Apple then did one further u-turn and told James that it would allow the app after all. After so many 180° volt-faces, I'm feeling rather dizzy, and if I was a developer I'd be adding nausea and disorientation to the list of symptoms too.

In itself, this is no more than a wry anecdote (unless you're James Thomson) but it's emblematic of a systemic problem with the App Store, and while it might seem like an esoteric problem that has little impact on the vast majority of iPhone users, it's not hard to see how it could have a subtle but wildly fundamental and detrimental effect on the App Store.

Developer David Barnard said it well in his letter to Apple a week ago: "So many decisions I make end up being filtered through whether or not I think something might get rejected. […] If a significant number of people involved in iOS development start to fear App Review the way I have the past couple years, that changes the game. And I'm not just talking about indie developers like me.

"Contractors may steer their clients away from taking risks. Project managers at companies like Facebook and Pinterest may think twice before pitching a new feature. Venture capitalists may pass on a fledgling company because its product is too dependent on an iOS feature that might get rejected."

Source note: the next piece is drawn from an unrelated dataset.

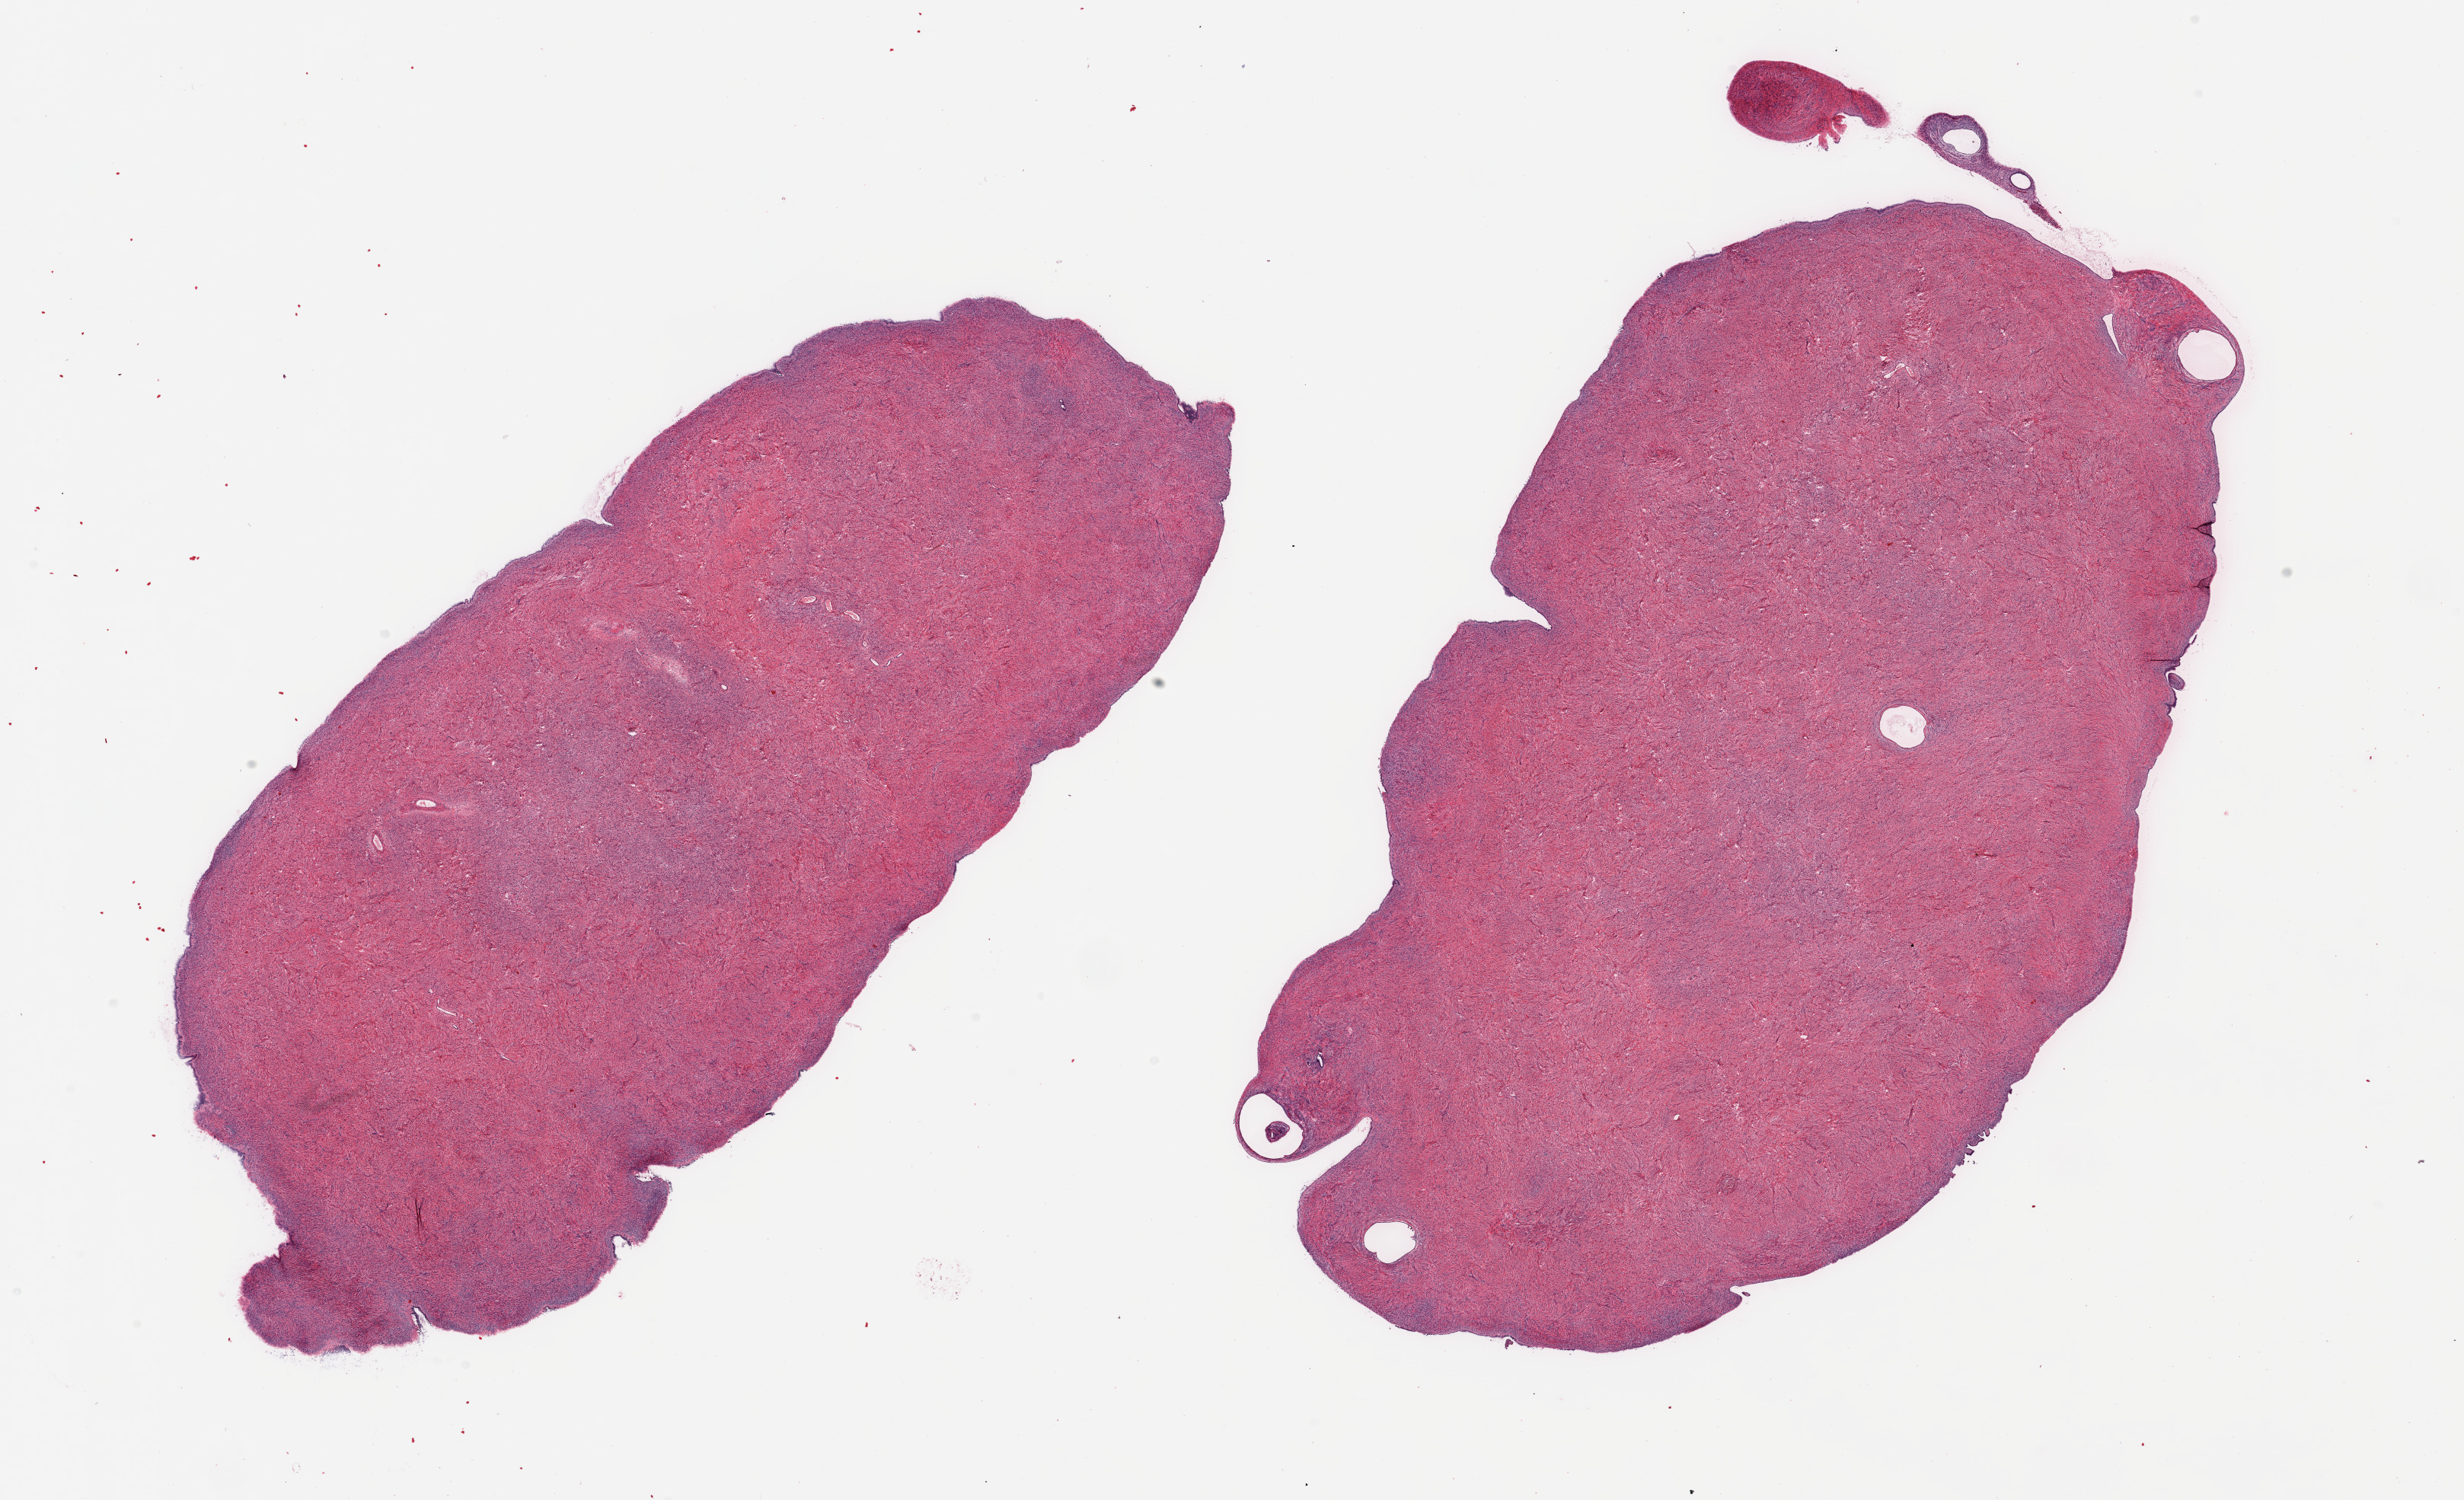
Hematoxylin and eosin (H&E) whole-slide image — low-resolution overview of the scanned area, about 25.6 x 15.6 mm (slide scanned at 20x). PAXgene-fixed paraffin-embedded (PFPE) section. Target tissue: ovary. Tissue donor sample. Donor sex: female.
Pathologist's review note for this sample: 2 pieces; few inclusion cysts.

So no, the App Store isn't doomed, but it doesn't take much imagination to conjure up a future where we don't get many of the cool things we might otherwise have got – not because Apple explicitly disallows them but because people just can't tell ahead of time if they will be rejected so don't want to risk the time and money it would take to create them.

And if you think that's a problem now, imagine how this might stifle innovation for the Apple Watch at launch, just at the time it will need it most.